Quoted passage ::
= Beginning of Section =
Republic of the Philippines
SUPREME COURT
Manila
SECOND DIVISION
G.R. No. L-54290 May 31, 1988
DON PEPE HENSON ENTERPRISES and VICENTE HENSON,
petitioners,
vs.
IRINEO PANGILINAN, MELQUIADES GUZMAN, MARCIAL DAYRIT, JUAN PANGILINAN, MARIANO DAVID, and the HON. COURT OF APPEALS, respondents.
Ocampo, Sicat & Ayson Law Office and Bausa, Ampil, Suarez, Parades & Bausa for petitioners.
Antonio S. Yumul and Judicial Cases Division for respondents.
PADILLA, J.:
Petition for review on certiorari of the decision * of the Court of Appeals dated 6 June 1980 in CA-G.R. No. 10535-CAR entitled "Irineo Pangilinan, et. al., plaintiffs-appellees vs. Don Pepe Henson Enterprises, et. al., defendants-appellants," which determined the decision ** of the Court of Agrarian Relations holding that private respondents are tenants in petition-employers" landholdings.
On 27 May 1976, private respondents filed an action for injunction with the Court of Agrarian Relations in CAR Case No. 1566-P'76 praying that petitioners be restrained from molesting and disturbing them in the peaceful possession of the lands they were tilling as tenants. Petitioners' men had allegedly fenced the affected areas and had prohibited private respondents from entering the premises which they had planted with palay and vegetables. 1
On 20 July 1976, the Court of Agrarian Relations through Judge Milagros A. German issued a temporary restraining order restraining petitioners from disturbing private respondents in their peaceful possession and enjoyment of the landholdings. On 31 October 1979, the same Court, this time through Judge Cesar V. Alejandria, rendered judgment in favor of private respondents finding them to be lawful leasehold tenants entitled to security of tenure. 2
Petitioners appealed the CAR decision to the Court of Appeals. On 6 June 1980, the Court of Appeals affirmed the decision in toto, holding that a leasehold tenancy relationship existed between petitioners and private respondents based on the evidence adduced in the trial court. 3
Petitioners dispute the sufficiency of such evidence, and assert that the Court of Appeals should not have just ruled on the findings of fact of the trial court, but should have made its own findings of fact and conclusions of law. 4
The facts, as found by the trial court, and concurred in by the Court of Appeals, are as follows:
Petitioner Don Pepe Henson Enterprises is a partnership duly organized under the laws of the Philippines, owning about three hundred sixty (360) hectares of land in Pampanga province. Two hundred (200) hectares of these are devoted to sugar, while the others have been or are in the process of being developed as subdivisions. Petitioner Vicente Henson manages petitioner partnership. On 2 February 1966, petitioners executed a Contract of Lease over the agricultural portion of their lands in favor of Faustino Ocampo. Pertinent provisions of this Contract read as follows:
2. That the lease shall be strictly on a year to year basis beginning the crop year 1966-1967, renewable from year to year thereafter provided that the LESSOR shall have the right to terminate the lease of the entire area or portions thereof, such as may be needed by it for subdivision or other purposes, by giving the LESSEE written notice of termination of lease six (6) months in advance; ...
= End of Section =
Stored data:
= Beginning of Section =
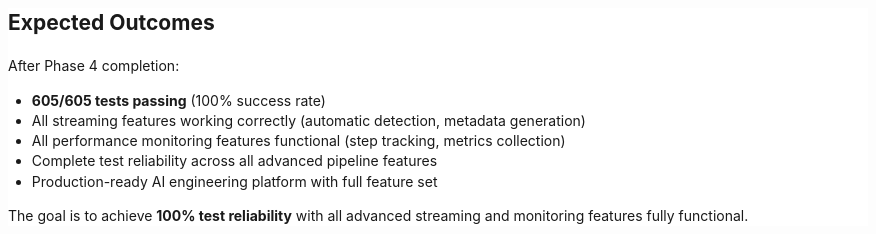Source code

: ## Expected Outcomes

After Phase 4 completion:
- **605/605 tests passing** (100% success rate)
- All streaming features working correctly (automatic detection, metadata generation)
- All performance monitoring features functional (step tracking, metrics collection)
- Complete test reliability across all advanced pipeline features
- Production-ready AI engineering platform with full feature set

The goal is to achieve **100% test reliability** with all advanced streaming and monitoring features fully functional.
= End of Section =
Activity 1 :: Please write out every line of the stored data entries word for word, leaving the pictures out.
Activity 2 :: Carry the court decision forward from the point where it stops.
The court decision and the stored data entries are unrelated to each other.

Final answer 1 ::
Source code

: ## Expected Outcomes

After Phase 4 completion:
- **605/605 tests passing** (100% success rate)
- All streaming features working correctly (automatic detection, metadata generation)
- All performance monitoring features functional (step tracking, metrics collection)
- Complete test reliability across all advanced pipeline features
- Production-ready AI engineering platform with full feature set

The goal is to achieve **100% test reliability** with all advanced streaming and monitoring features fully functional.

Final answer 2 ::
7. That the LESSEE shall not transfer or assign his rights hereunder given without the express written consent of the LESSOR being first had and obtained. 5
Prior to the execution of the aforesaid contract, sixty one (61) tenants of petitioners in their lands converted into subdivision were paid disturbance compensation in return for a voluntary surrender of their respective landholdings. Two (2) of these tenants, Mariano David and Juan Pangilinan, are now private respondents in this case.6 Mariano David received cash payment in 1968 and executed a Document of Surrender in 1970, while Juan Pangilinan, who also received similar compensation, executed a Document of Surrender in 1968. It is admitted, however, that the lands on which these private respondents wish to be recognized as tenants are different from the lands for which disturbance compensation was received by them.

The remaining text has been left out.